In the present case the plaintiff has filed an amended complaint alleging a May 17, 1991 fraudulent conveyance between the defendants. The plaintiff pleads under General Statutes § 52-552e(a)(1). The defendants argue that because § 52-552e(a)(1) was not enacted until October 1, 1991, the plaintiff has “failed to state a claim” (Defendant’s Motion to Dismiss # 106, filed May 13, 2004) (Emphasis added.) “Jurisdiction of the CT Page 17085 subject matter is the power [of the court] to hear and determine cases of the general class to which the proceedings in question belong.” (Internal quotation marks omitted.) Southern New England Telephone Co. v. Dept. of Public Utility Control, 261 Conn. 1, 21, 803 A.2d 879 (2003).
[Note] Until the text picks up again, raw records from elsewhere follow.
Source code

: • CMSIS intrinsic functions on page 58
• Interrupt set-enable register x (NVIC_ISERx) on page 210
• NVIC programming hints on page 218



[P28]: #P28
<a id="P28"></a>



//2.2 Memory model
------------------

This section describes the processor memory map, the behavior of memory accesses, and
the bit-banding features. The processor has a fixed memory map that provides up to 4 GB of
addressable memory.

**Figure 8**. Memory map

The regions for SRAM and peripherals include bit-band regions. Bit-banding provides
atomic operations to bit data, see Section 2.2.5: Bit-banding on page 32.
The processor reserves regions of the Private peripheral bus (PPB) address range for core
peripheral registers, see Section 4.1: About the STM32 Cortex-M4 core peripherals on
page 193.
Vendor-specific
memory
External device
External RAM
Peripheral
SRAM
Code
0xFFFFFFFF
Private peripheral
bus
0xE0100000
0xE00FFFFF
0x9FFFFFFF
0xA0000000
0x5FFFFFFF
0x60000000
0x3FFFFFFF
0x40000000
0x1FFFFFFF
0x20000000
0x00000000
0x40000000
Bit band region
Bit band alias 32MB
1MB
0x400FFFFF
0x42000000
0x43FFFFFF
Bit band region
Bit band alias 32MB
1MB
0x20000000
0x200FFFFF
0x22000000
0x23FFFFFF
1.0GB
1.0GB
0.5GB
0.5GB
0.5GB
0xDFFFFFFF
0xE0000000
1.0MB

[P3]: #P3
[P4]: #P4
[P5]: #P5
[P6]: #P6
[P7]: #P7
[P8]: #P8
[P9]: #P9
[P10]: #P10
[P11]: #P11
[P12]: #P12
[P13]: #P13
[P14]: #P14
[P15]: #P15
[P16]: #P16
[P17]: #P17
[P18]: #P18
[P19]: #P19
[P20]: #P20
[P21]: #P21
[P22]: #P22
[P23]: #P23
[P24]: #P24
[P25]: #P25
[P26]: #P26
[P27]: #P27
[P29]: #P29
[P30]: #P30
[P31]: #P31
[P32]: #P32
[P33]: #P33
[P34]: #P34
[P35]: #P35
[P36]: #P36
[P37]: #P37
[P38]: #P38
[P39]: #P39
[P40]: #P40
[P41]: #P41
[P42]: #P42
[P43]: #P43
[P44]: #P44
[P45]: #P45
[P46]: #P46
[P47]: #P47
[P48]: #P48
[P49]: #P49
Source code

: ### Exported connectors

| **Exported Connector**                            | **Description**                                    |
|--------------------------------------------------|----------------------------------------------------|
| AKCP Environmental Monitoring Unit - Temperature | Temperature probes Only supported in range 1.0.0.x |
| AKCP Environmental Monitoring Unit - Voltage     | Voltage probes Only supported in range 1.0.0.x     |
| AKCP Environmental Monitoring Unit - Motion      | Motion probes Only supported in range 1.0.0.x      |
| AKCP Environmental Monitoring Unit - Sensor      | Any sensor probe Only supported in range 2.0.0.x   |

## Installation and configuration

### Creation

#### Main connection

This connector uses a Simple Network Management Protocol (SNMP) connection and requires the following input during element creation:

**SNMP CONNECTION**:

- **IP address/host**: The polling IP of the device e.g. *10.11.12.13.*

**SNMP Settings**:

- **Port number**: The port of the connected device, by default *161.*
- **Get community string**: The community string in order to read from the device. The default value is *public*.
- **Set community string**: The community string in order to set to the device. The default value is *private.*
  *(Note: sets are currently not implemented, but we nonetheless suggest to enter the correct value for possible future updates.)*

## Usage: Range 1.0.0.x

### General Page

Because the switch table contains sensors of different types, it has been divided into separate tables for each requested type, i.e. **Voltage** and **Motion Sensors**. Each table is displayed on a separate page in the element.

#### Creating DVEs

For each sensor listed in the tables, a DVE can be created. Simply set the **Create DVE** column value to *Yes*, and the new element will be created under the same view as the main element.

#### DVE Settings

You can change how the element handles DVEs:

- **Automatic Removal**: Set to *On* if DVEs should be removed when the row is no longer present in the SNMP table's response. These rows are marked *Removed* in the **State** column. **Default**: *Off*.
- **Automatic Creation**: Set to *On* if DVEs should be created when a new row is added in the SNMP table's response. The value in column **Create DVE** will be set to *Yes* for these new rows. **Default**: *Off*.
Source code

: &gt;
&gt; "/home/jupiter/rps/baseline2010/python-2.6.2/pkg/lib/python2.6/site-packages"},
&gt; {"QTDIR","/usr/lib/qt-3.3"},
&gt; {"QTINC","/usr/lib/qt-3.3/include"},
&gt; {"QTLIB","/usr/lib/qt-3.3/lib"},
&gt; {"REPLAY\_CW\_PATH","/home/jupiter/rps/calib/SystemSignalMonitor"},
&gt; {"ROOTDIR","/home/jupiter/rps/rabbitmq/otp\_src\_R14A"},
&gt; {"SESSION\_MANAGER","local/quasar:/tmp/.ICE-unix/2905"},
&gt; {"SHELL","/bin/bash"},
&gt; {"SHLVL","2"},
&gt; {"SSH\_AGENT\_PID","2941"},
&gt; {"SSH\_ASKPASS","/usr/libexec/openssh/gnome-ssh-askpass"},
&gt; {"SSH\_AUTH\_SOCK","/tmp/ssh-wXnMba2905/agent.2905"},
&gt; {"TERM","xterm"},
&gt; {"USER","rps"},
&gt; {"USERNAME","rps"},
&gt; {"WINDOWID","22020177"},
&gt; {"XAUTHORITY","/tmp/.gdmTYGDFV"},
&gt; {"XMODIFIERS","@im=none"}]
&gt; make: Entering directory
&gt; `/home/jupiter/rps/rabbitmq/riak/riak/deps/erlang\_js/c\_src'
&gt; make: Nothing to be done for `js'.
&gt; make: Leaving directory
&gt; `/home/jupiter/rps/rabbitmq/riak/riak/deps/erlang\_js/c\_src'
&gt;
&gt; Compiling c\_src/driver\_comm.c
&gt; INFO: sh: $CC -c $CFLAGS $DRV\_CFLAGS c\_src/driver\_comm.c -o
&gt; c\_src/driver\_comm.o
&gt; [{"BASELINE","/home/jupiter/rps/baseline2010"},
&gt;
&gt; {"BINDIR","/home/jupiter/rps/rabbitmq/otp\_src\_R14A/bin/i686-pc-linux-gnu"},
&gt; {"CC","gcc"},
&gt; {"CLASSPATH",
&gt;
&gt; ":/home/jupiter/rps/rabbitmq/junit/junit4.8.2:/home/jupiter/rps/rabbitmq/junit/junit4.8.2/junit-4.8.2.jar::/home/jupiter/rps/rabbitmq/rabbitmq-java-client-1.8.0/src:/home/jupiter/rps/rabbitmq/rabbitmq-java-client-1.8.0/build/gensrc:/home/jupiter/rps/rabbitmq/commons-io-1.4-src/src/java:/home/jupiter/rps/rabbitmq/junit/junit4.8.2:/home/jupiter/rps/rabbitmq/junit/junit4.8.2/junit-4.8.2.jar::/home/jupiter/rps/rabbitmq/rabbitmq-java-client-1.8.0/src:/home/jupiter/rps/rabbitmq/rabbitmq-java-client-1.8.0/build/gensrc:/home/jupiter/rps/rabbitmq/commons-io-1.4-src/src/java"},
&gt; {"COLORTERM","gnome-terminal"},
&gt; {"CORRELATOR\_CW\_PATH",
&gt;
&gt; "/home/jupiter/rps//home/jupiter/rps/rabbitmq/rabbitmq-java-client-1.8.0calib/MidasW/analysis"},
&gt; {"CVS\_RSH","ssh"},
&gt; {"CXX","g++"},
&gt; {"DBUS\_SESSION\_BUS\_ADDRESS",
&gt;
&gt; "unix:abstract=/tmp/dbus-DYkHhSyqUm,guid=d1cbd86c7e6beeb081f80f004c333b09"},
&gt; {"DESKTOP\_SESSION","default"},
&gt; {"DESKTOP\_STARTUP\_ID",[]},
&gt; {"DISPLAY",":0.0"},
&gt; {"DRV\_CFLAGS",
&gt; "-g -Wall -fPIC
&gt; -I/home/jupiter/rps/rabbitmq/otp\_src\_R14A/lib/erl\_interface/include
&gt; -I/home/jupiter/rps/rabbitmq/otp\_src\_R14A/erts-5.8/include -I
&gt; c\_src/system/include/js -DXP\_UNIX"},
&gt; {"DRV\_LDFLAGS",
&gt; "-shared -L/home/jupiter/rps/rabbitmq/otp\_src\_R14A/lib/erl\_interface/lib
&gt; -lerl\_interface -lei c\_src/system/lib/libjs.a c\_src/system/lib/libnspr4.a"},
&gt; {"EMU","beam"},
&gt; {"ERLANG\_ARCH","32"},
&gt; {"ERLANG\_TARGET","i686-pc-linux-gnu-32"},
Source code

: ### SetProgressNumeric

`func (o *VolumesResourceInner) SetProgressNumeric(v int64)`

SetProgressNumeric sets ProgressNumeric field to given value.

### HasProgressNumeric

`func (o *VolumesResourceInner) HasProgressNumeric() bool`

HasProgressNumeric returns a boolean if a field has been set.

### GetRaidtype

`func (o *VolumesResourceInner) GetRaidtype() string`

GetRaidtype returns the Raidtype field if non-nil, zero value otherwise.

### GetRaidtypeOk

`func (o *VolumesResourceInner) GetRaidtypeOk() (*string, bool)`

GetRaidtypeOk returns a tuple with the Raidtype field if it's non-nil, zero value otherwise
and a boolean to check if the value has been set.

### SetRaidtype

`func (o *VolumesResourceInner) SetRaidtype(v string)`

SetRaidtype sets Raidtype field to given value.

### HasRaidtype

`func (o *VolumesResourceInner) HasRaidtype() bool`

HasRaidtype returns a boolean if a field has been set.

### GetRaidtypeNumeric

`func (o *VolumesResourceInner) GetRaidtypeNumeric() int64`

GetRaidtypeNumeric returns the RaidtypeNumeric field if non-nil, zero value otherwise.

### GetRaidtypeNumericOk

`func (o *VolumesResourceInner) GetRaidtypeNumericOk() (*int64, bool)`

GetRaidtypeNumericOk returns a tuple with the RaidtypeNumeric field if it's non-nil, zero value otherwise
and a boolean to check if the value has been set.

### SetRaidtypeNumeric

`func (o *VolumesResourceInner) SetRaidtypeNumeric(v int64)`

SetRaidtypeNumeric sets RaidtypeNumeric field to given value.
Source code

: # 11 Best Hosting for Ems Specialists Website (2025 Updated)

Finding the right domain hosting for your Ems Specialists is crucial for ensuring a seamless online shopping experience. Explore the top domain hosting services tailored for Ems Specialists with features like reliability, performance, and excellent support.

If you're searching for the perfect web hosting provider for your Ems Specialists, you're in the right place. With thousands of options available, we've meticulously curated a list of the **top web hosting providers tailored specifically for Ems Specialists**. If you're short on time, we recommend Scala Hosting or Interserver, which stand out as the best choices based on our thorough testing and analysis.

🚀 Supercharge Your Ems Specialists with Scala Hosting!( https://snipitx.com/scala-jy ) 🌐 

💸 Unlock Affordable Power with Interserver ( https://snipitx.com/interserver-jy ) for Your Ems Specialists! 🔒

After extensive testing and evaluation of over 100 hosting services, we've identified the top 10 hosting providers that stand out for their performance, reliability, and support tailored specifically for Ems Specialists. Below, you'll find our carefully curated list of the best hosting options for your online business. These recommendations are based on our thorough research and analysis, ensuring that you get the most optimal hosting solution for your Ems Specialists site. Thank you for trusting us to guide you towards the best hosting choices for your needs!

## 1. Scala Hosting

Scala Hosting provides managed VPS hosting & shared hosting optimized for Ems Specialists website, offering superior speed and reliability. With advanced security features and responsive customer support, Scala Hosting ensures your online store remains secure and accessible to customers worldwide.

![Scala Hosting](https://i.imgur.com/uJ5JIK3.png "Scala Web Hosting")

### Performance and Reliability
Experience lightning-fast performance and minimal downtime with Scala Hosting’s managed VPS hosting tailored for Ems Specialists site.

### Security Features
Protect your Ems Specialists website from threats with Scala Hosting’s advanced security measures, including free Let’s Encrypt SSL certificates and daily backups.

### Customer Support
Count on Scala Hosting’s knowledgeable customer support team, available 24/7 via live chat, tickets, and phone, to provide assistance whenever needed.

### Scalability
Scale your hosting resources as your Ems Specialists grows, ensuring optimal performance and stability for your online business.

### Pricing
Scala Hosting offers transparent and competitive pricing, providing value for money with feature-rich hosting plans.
This court clearly has the jurisdiction and power to hear common law fraudulent conveyance actions and fraudulent conveyance actions brought pursuant to General Statutes § 52-557e(a)(1). The defendants’ argument clearly goes to the legal sufficiency of the plaintiff’s fraudulent conveyance action and, as such, the proper vehicle for an attack on the sufficiency of the plaintiff’s pleading should have been a motion to strike.
Accordingly, this court therefore concludes that the plaintiff’s complaint is within the court’s subject matter jurisdiction, albeit subject to a motion to strike for failure to state a legally sufficient claim, and thus, defendants’ motion to dismiss is hereby denied.